Here Anderson-Dargatz, 33, talks about her life, love and writing.

"When I was writing The Cure For Death by Lightning, I made my home on Vancouver Island, in Errington (near Coombs, the place with the goats on the roof, near Parksville). My husband Floyd was working as a dairy herdsman and that meant he took care of herd health, milked cows (no, they don't do that by hand anymore), and inseminated cows (with bull sperm, from a tube). Floyd made his living as a cattleman near Wetaskiwin, Alberta until we met at university in 1989, so working for someone else is difficult for him. We now have our own farm near Wetaskiwin, Alberta, close to where Floyd grew up. Floyd is now working for me as researcher and office staff, though he still keeps a herd of beef cattle. We still live cheaply but writing is now taking up all our time. I write full-time and help Floyd out on the farm when he needs help. He's still recovering from the brain surgery he had last year. Well, we're both still recovering from that one. He's fine now, just easily tired (it wasn't cancer). I'm doing some writing about that experience in my next novel, which I'll finish next spring. I've just finished off a creative writing degree at the University of Victoria. Floyd and I met at the university, in the cafeteria. Things went their natural course and that fall I asked Floyd to marry me, on campus, in a cow suit (the joke among our friends was that with Floyd, the only thing I had to be jealous of was cow M19, Floyd's favorite cow.) Before Floyd, I worked at the Salmon Arm Observer as a reporter, photographer and so-so cartoonist for several years in my early 20s.
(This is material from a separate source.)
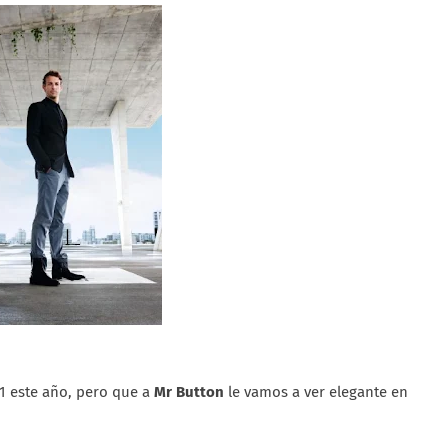
1 este año, pero que a
Mr Button
le vamos a ver elegante en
"My parents are Eric and Irene Anderson. I was born late to them; my mother was 37 at the time. I have four much older sisters. Eric is quite elderly; he's just turned 82. He was a sheep farmer in the days when one could still take herds of 500 or 1000 sheep down the highway and up into the hills. My mother is where I get my writing from. She writes for local papers, historical journals, the United Church Observer, seniors' publications and the like. Much of The Cure For Death by Lightning came from her. Much of her life has been magical and a little hard to believe. She was struck by lightning as a girl. She did see ghostly, judging figures in her home. She had premonitions (one profound one involving her brother's death that I'm using in my next novel, A Recipe For Bees.) I have a newspaper clipping she wrote from the 1950's where my father found a clump of buttercups growing in the deep snow on a mountain slope in mid-winter (likely it sat over uranium deposits, but it's magic nevertheless). She gave me the ability to see magic and I have great respect for her.

"Much of my own childhood was magical. I had invisible playmates; my mother tells me that she had to regularly set a place at the table for one of them. I have no memory of this either, but I do know that I have inherited my mother's ability for, ahem, enlarging the truth, so take these stories as you will. My maternal grandmother died the year I was born so I got to know her through her scrapbooks and this, of course, is the basis for The Cure For Death By Lightning. Many if not most, of the recipes in the novel are from my grandmother's scrapbooks. I'm a great scrapbook keeper myself. They're a form of diary."